Yup, that is all that is required to create a publicly accessible FaceDetection dataset. The SmallImageSource actually had much more code. The auto-magical downloading and caching happens here (comments in-line):

function SmallImageSource:loadData(set_dir, download_url)
   -- use cache?
   local cacheFile = self._name..'_'..set_dir
   cacheFile = cacheFile .. table.concat(self._image_size,'x')
   cacheFile = cacheFile ..'_cache.t7'

   local cachePath = paths.concat(self._cache_path, cacheFile)
   if paths.filep(cachePath) then
      if not _.contains({'nocache','overwrite'}, self._cache_mode)  then
         return table.unpack(torch.load(cachePath))
      end
   elseif self._cache_mode == 'readonly' then
      error("SmallImageSource: No cache at "..cachePath)
   end

   -- this method downloads and decompresses the file at url
   -- when self._data_path/self._name/decompress_file doesn't exist.
   local data_path = DataSource.getDataPath{
      name=self._name, url=download_url or self._download_url,
      decompress_file=set_dir, data_dir=self._data_path
   }

   -- classes are directory names
   if (not self._classes) or _.isEmpty(self._classes) then
      -- extrapolate classes from directories
      self._classes = {}
      for class in paths.iterdirs(data_path) do
         table.insert(self._classes, class)
      end
      _.sort(self._classes) -- make indexing consistent
   end

   -- count images
   local n_example = 0
   local classfiles= {}
   for classidx, class in ipairs(self._classes) do
      local classpath = paths.concat(data_path, class)
      -- found in torchx, this function indexes all images in a path
      local files = paths.indexdir(classpath)
      assert(files:size() > 0, "class dir is empty : "..classpath)
      n_example = n_example + files:size()
      table.insert(classfiles, files)
   end
   assert(n_example > 0, "no examples found for at data_path :"..data_path)

   -- allocate tensors
   local inputs = torch.FloatTensor(n_example, unpack(self._image_size)):zero()
   local targets = torch.Tensor(n_example):fill(1)
   local shuffle = torch.randperm(n_example) -- useless for test set

   -- load images
   local example_idx = 1
   local buffer
   for classidx, class in ipairs(self._classes) do
      local files = classfiles[classidx]

      for i=1,files:size() do
         local success, img = pcall(function()
            return image.load(files:filename(i))
         end)

         if success then
            assert(img:size(1) == self._image_size[1], "Inconsistent number of channels/colors")

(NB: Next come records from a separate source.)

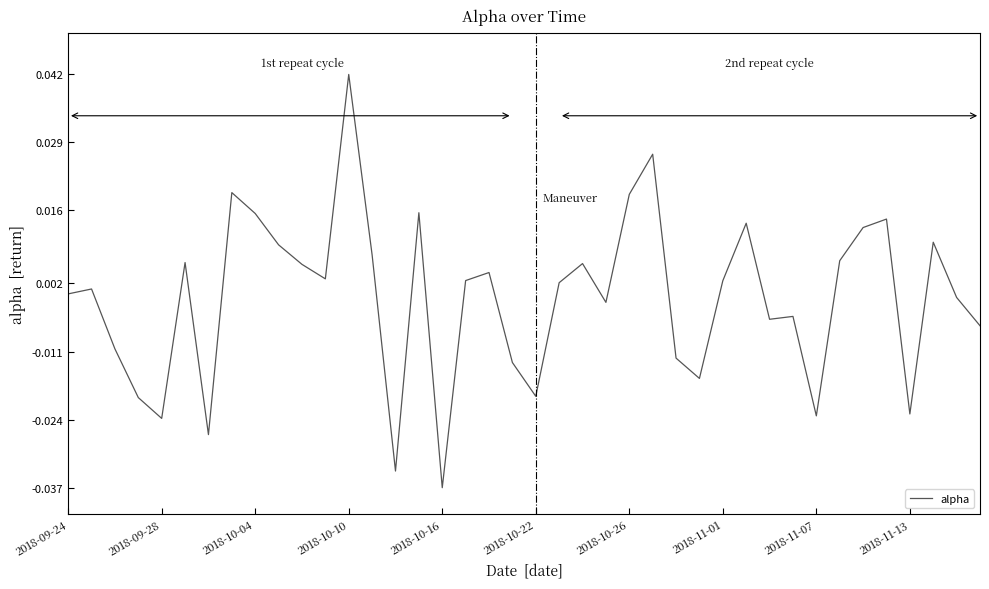

How many points are higher than both their immediate neighbors (excluding endpoints)?

12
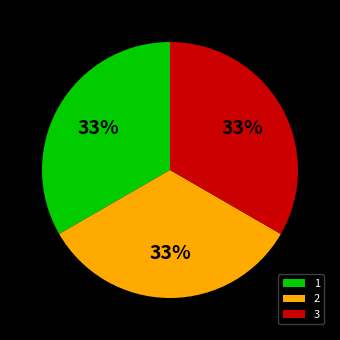

What is the ratio of the value at 2 to the value at 1?

1.0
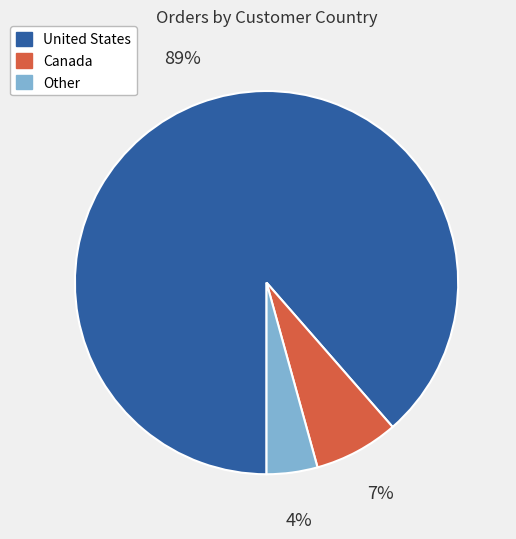

Does Canada represent more than half of the total?

No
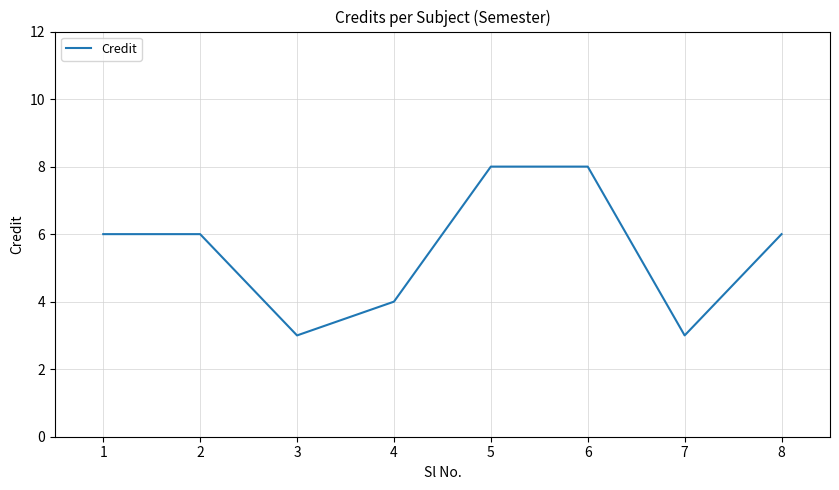

The chart shows a value of 1 at 1. True or false?

False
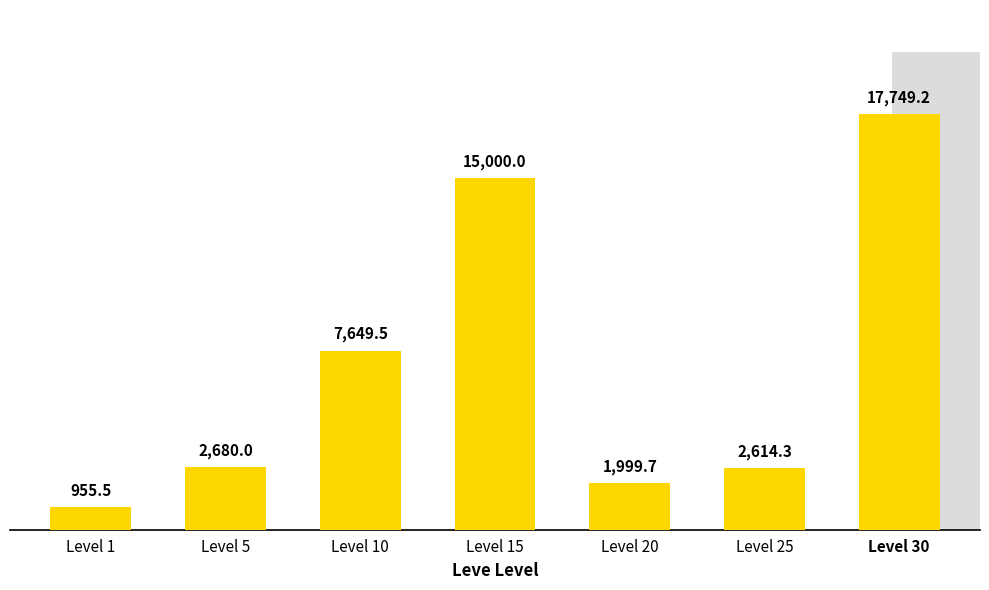

List the labels in order of value, smallest first.

Level 1, Level 20, Level 25, Level 5, Level 10, Level 15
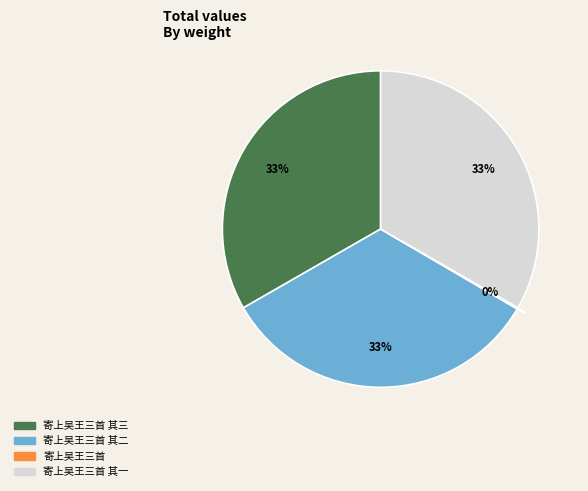

To the nearest percent, what is the average slice percentage?

25%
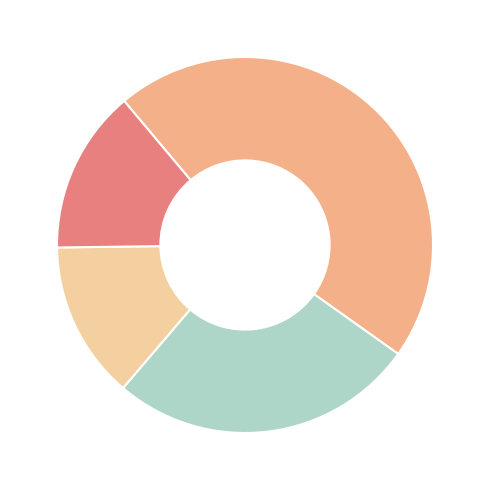

Is there any slice that represents more than half of the pie?

No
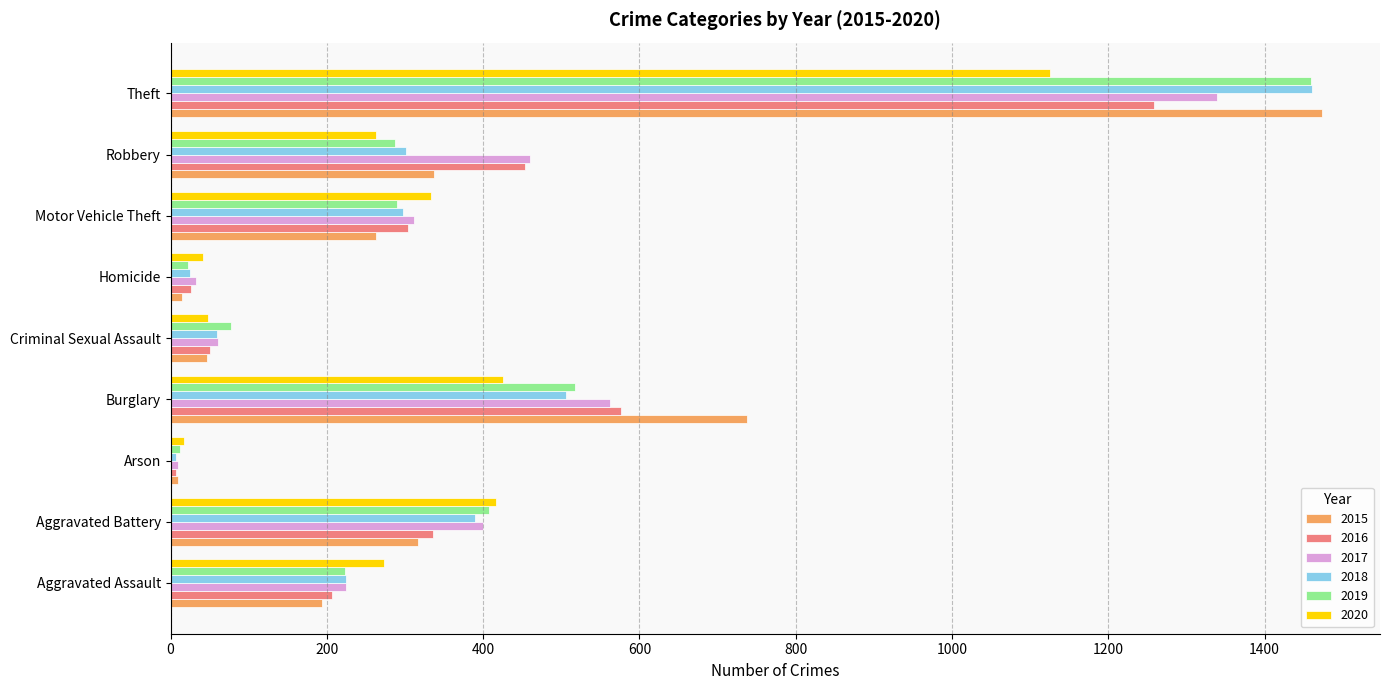

The 2017 series shows 562 at Burglary. True or false?

True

            if img:size(2) ~= self._image_size[2] or img:size(3) ~= self._image_size[3] then
               -- rescale the image
               buffer = buffer or torch.FloatTensor()
               buffer:resize(table.unpack(self._image_size))
               image.scale(buffer, img)
               img = buffer
            end

            local ds_idx = shuffle[example_idx]
            inputs[ds_idx]:copy(img)
            targets[ds_idx] = classidx
         end

         example_idx = example_idx + 1
         collectgarbage()
      end
   end

   if self._cache_mode ~= 'nochache' then
      -- save a copy of the tensors and classes to disk for next run
      torch.save(cachePath, {inputs, targets, self._classes})
   end

   return inputs, targets, self._classes
end

Accessing Your Data

Ok so all your data is encapsulated into a datasource. Yes the Experiment knows how to access it, but how do we? Say you want to access the input tensor of the training set, you could call :

tensor = ds:trainSet():inputs():forward('default')

That is a lot of function calls. You can use the get() method instead:

tensor = ds:get('train', 'input', 'default')

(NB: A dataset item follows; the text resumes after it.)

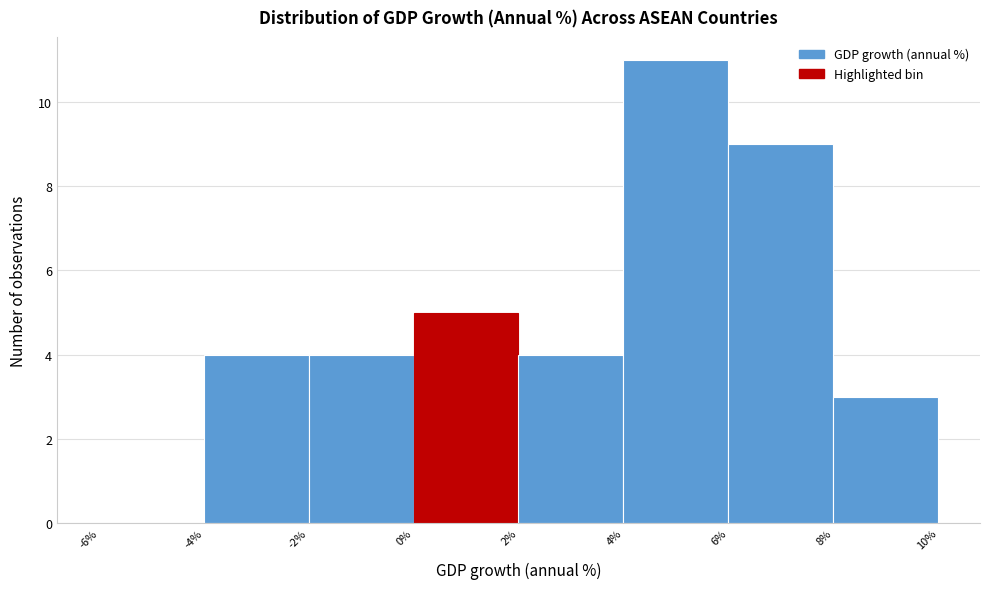

Which range on the x-axis has the tallest bar?

4% to 6%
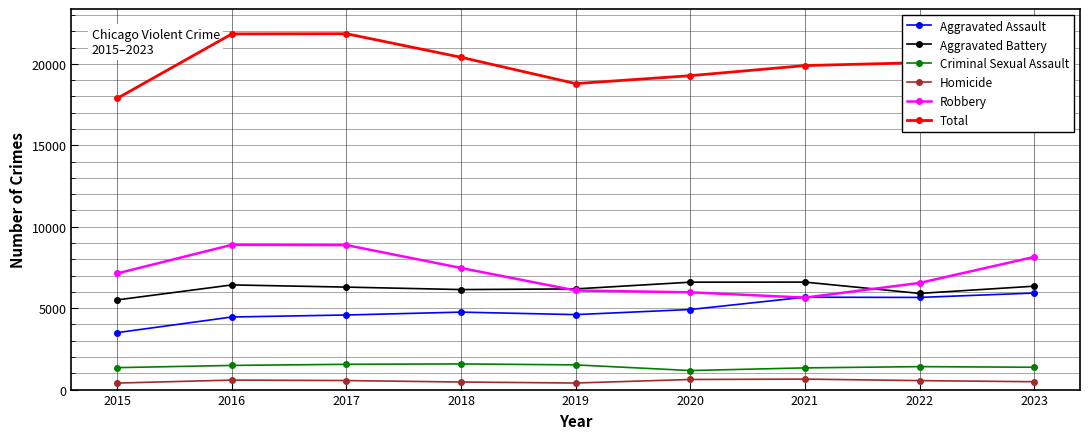

True or false: Homicide and Robbery intersect in this chart.

False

These are also the default arguments, so the above are equivalent to :

tensor = ds:get()

All arguments are optional strings : * which_set specifies which DataSet : train, valid or test. Defaults to train; * attribute specifies which attribute of the DataSet : input or target. Defaults to inputs; * view specifies the axis order of the tensor to get : bwc, bchw, b, etc. Defaults to default. See Views; * type specifies the type of the Tensor to get : float, torch.FloatTensor, Float, cuda, etc.